■ TO-DO ITEM
Lines in the listing below containing the string "para" are to be identified and copied.

■ SUPPLIED RECORDS
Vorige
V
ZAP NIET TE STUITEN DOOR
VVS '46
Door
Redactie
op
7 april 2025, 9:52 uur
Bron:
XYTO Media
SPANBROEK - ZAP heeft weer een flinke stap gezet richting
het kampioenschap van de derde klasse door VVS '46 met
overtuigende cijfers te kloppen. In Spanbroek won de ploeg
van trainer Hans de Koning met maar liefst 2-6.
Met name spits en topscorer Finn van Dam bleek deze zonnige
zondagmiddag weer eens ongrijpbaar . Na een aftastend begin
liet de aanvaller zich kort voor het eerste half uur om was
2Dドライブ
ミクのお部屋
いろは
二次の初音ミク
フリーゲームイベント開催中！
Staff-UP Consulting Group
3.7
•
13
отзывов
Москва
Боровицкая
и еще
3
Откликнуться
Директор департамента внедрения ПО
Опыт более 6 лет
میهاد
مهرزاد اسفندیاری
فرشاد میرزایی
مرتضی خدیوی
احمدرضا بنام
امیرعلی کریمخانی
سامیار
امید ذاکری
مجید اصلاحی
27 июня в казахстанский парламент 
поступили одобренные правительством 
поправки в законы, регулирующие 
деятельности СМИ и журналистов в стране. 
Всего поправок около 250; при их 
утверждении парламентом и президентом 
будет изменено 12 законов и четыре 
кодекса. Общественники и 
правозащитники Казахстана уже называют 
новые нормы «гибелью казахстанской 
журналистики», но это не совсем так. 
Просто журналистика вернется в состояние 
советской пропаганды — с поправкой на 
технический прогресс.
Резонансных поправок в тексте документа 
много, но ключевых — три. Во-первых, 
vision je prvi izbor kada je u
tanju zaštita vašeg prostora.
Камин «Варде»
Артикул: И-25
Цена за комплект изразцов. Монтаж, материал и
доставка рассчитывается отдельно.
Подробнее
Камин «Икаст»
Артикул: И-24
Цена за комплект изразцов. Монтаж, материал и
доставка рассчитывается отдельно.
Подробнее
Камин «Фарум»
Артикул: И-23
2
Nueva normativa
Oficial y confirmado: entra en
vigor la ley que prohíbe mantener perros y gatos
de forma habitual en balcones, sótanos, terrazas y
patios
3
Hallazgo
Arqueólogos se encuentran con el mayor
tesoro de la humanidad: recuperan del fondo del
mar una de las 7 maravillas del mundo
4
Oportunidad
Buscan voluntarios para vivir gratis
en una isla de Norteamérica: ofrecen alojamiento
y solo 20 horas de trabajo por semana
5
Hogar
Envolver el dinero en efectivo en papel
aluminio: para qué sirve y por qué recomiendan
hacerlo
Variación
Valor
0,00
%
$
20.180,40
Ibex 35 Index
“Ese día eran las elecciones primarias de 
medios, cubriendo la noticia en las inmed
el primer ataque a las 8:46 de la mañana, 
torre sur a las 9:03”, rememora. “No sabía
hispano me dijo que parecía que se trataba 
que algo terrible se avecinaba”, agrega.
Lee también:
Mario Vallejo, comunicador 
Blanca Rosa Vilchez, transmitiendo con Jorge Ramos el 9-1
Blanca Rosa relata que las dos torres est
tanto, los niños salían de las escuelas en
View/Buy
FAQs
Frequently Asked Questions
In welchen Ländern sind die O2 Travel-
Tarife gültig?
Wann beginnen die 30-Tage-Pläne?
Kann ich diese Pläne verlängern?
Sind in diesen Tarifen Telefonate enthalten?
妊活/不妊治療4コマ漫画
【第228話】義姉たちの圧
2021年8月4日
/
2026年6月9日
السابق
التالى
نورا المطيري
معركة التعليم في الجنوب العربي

■ RESULT OF THIS TASK
Buscan voluntarios para vivir gratis
aluminio: para qué sirve y por qué recomiendan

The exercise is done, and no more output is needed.